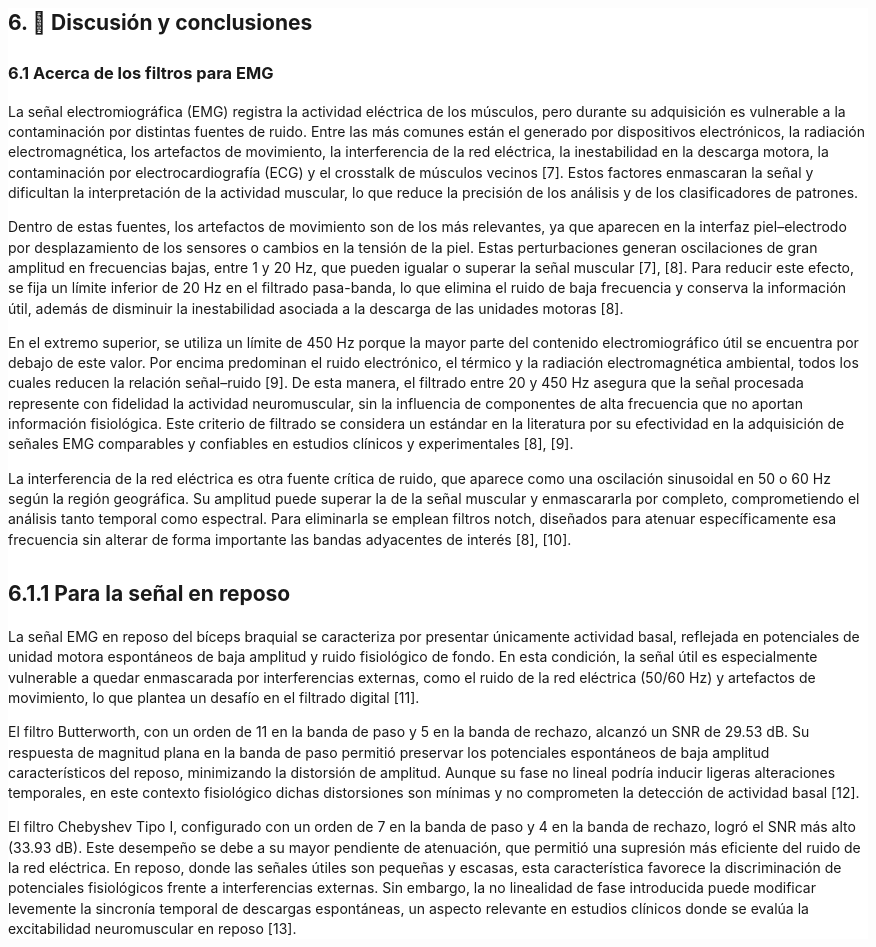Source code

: ## 6. 💭 Discusión y conclusiones

### 6.1 Acerca de los filtros para EMG

La señal electromiográfica (EMG) registra la actividad eléctrica de los músculos, pero durante su adquisición es vulnerable a la contaminación por distintas fuentes de ruido. Entre las más comunes están el generado por dispositivos electrónicos, la radiación electromagnética, los artefactos de movimiento, la interferencia de la red eléctrica, la inestabilidad en la descarga motora, la contaminación por electrocardiografía (ECG) y el crosstalk de músculos vecinos [7]. Estos factores enmascaran la señal y dificultan la interpretación de la actividad muscular, lo que reduce la precisión de los análisis y de los clasificadores de patrones.

Dentro de estas fuentes, los artefactos de movimiento son de los más relevantes, ya que aparecen en la interfaz piel–electrodo por desplazamiento de los sensores o cambios en la tensión de la piel. Estas perturbaciones generan oscilaciones de gran amplitud en frecuencias bajas, entre 1 y 20 Hz, que pueden igualar o superar la señal muscular [7], [8]. Para reducir este efecto, se fija un límite inferior de 20 Hz en el filtrado pasa-banda, lo que elimina el ruido de baja frecuencia y conserva la información útil, además de disminuir la inestabilidad asociada a la descarga de las unidades motoras [8].

En el extremo superior, se utiliza un límite de 450 Hz porque la mayor parte del contenido electromiográfico útil se encuentra por debajo de este valor. Por encima predominan el ruido electrónico, el térmico y la radiación electromagnética ambiental, todos los cuales reducen la relación señal–ruido [9]. De esta manera, el filtrado entre 20 y 450 Hz asegura que la señal procesada represente con fidelidad la actividad neuromuscular, sin la influencia de componentes de alta frecuencia que no aportan información fisiológica. Este criterio de filtrado se considera un estándar en la literatura por su efectividad en la adquisición de señales EMG comparables y confiables en estudios clínicos y experimentales [8], [9].

La interferencia de la red eléctrica es otra fuente crítica de ruido, que aparece como una oscilación sinusoidal en 50 o 60 Hz según la región geográfica. Su amplitud puede superar la de la señal muscular y enmascararla por completo, comprometiendo el análisis tanto temporal como espectral. Para eliminarla se emplean filtros notch, diseñados para atenuar específicamente esa frecuencia sin alterar de forma importante las bandas adyacentes de interés [8], [10].


__6.1.1 Para la señal en reposo__ 
---

La señal EMG en reposo del bíceps braquial se caracteriza por presentar únicamente actividad basal, reflejada en potenciales de unidad motora espontáneos de baja amplitud y ruido fisiológico de fondo. En esta condición, la señal útil es especialmente vulnerable a quedar enmascarada por interferencias externas, como el ruido de la red eléctrica (50/60 Hz) y artefactos de movimiento, lo que plantea un desafío en el filtrado digital [11].

El filtro Butterworth, con un orden de 11 en la banda de paso y 5 en la banda de rechazo, alcanzó un SNR de 29.53 dB. Su respuesta de magnitud plana en la banda de paso permitió preservar los potenciales espontáneos de baja amplitud característicos del reposo, minimizando la distorsión de amplitud. Aunque su fase no lineal podría inducir ligeras alteraciones temporales, en este contexto fisiológico dichas distorsiones son mínimas y no comprometen la detección de actividad basal [12].

El filtro Chebyshev Tipo I, configurado con un orden de 7 en la banda de paso y 4 en la banda de rechazo, logró el SNR más alto (33.93 dB). Este desempeño se debe a su mayor pendiente de atenuación, que permitió una supresión más eficiente del ruido de la red eléctrica. En reposo, donde las señales útiles son pequeñas y escasas, esta característica favorece la discriminación de potenciales fisiológicos frente a interferencias externas. Sin embargo, la no linealidad de fase introducida puede modificar levemente la sincronía temporal de descargas espontáneas, un aspecto relevante en estudios clínicos donde se evalúa la excitabilidad neuromuscular en reposo [13].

+-------+

* WHAT YOU ARE ASKED TO DO
What is needed is an exact copy of the lines from the start of the listing above through the line that holds "Dentro de estas", with the pictures left out.

* ANSWER SPACE
Source code

: ## 6. 💭 Discusión y conclusiones

### 6.1 Acerca de los filtros para EMG

La señal electromiográfica (EMG) registra la actividad eléctrica de los músculos, pero durante su adquisición es vulnerable a la contaminación por distintas fuentes de ruido. Entre las más comunes están el generado por dispositivos electrónicos, la radiación electromagnética, los artefactos de movimiento, la interferencia de la red eléctrica, la inestabilidad en la descarga motora, la contaminación por electrocardiografía (ECG) y el crosstalk de músculos vecinos [7]. Estos factores enmascaran la señal y dificultan la interpretación de la actividad muscular, lo que reduce la precisión de los análisis y de los clasificadores de patrones.

Dentro de estas fuentes, los artefactos de movimiento son de los más relevantes, ya que aparecen en la interfaz piel–electrodo por desplazamiento de los sensores o cambios en la tensión de la piel. Estas perturbaciones generan oscilaciones de gran amplitud en frecuencias bajas, entre 1 y 20 Hz, que pueden igualar o superar la señal muscular [7], [8]. Para reducir este efecto, se fija un límite inferior de 20 Hz en el filtrado pasa-banda, lo que elimina el ruido de baja frecuencia y conserva la información útil, además de disminuir la inestabilidad asociada a la descarga de las unidades motoras [8].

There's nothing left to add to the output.